A Very Limited Democracy

The British lagged on this, but by the mid-19th century, their franchise had expanded significantly as well. The Reform Act of 1832  in the UK, for example, expanded the voting population by 60 percent from about 400,000 people to 650,000 people. That was in an overall population of 16 million, however. So, we’re talking about four percent of the population. 

As with the early US, though, the Brits in the 19th century stuck somewhat to the idea that voters should be net contributors to the economy.  (By the 20th century, those limits had been abolished.) 

Who Gets to Vote? 

So, when we’re talking about “democracy” and whether or not it’s a good thing, it may be helpful to use more precision in what exactly we mean.
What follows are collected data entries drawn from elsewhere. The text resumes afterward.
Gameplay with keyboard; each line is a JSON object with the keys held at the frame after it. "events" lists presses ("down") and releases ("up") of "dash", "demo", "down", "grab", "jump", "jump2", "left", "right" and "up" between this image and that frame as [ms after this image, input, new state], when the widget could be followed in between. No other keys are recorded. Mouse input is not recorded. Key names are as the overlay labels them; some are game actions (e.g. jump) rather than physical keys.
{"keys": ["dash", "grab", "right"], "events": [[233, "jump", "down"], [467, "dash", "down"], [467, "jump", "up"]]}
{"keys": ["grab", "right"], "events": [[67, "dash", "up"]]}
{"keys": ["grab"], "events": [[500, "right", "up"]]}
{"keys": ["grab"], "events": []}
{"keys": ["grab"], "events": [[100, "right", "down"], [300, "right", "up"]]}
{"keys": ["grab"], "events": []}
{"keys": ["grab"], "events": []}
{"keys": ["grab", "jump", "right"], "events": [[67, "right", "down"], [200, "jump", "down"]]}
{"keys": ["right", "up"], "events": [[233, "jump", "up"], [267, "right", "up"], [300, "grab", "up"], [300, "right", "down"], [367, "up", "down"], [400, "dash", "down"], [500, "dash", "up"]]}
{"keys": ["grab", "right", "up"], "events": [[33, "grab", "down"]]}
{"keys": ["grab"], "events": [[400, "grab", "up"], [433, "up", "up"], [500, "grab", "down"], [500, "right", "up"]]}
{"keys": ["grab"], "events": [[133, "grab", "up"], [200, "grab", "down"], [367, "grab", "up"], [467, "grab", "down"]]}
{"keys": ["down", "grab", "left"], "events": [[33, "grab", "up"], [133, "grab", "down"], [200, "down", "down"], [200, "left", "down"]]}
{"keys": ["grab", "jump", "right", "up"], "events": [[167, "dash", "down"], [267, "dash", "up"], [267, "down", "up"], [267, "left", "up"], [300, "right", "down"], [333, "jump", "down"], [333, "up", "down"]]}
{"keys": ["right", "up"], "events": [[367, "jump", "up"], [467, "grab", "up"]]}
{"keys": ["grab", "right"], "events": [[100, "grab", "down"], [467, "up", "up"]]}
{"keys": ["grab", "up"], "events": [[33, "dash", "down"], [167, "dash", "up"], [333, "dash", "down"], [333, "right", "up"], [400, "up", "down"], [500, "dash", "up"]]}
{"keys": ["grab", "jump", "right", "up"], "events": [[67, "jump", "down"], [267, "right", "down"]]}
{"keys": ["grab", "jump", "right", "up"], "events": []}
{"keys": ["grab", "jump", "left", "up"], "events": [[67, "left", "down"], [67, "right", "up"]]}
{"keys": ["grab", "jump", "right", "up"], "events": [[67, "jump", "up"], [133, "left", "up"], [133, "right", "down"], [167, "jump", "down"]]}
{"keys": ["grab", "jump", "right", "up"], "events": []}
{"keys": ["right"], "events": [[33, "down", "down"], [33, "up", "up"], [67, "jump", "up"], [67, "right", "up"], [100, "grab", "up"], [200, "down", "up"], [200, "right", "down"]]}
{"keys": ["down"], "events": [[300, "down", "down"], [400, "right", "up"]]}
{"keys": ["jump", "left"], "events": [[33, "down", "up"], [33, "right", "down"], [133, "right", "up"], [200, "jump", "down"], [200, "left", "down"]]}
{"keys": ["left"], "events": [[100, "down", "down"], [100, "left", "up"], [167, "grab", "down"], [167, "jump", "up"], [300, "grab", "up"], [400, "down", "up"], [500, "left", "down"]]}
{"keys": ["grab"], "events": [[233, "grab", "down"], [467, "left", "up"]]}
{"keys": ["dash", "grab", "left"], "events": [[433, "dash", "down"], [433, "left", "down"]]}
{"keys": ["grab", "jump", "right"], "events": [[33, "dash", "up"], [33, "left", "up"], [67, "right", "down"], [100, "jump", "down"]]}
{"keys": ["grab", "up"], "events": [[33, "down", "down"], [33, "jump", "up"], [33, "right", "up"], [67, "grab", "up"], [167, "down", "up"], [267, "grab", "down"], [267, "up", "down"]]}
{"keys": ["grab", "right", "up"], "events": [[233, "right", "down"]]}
After all, a regime that limited the vote to only net-taxpayers, as I suggest here, would look very different from a regime in which anyone who avoids death until his or her 18th birthday gets a vote.

Moreover, a regime which emphasizes immense national-level elections (like the US) is very different from a regime that relies much more so on locally-based democracy and local government, as in the case of Switzerland. Both have elections, but it would be silly to say that both are pretty much the same because they are democracies. 

And what about plebiscitary democracy? In some US states, it is illegal for governments to raise taxes or take on more debt without them being approved by the electorate. Is this a bad thing, or should the wealthy elites of each state and their allies be able to control tax policy as they wish? (Experience suggests that giving the business elites what they want on this matter would lead to immediate and extensive increases in taxes and government spending.) 

There’s Arguably Very Little Democracy Going on in the USA 

And finally, there is the issue of the level of representation in terms of the number of elected officials. When it comes to its national legislature, the United States has fewer elected official per capita than most other countries that claim to have democratic institutions. The British House of Commons, for example, has 650 seats for 62 million people. That’s a ratio of one representative per 95,000 people. Norway has one parliament member per 30,000 people. The US House, on the other hand, has 435 seats to represent 320 million people. That’s a ratio of one representative per 735,000 people. The US tends to be far less democratic in this regard than other countries. Add to this the fact that economic policy and social policy are the domain of unelected Fed chairmen and Supreme Court judges, and we find that the US’s “democracy” relies primarily on few elections for a small number of  very powerful officials. Is this too much democracy or too little? 

Interestingly, in a paper titled “Constituency Size and Government Spending,” Mark Thornton has analyzed the effects of the number of elected representatives, and he found that  “smaller legislatures result in larger constituencies, poorer representation, and higher levels of government spending per capita.” 

There are all important issues and ones that can’t simply be dismissed out of hand when discussing “democracy.” Even totally private organizations like condo associations and private corporations have elections. And, the monarchies of the late middle ages, such as France, Spain, Poland, Hungary, and other states employed diets, parliaments, and what the Spanish call a “cortes.”  The Poles elected their king. 

So are elections a bad thing, or are other issues, such as having a financial ”stake” in society the more important variable? Perhaps its not a matter of how many people can vote, but more about who votes, and the qualifications of the electors. And finally, there is always the overriding issue of ideology. A society that accepts an interventionist and authoritarian state will ultimately get one, no matter how many elections it has or doesn’t have.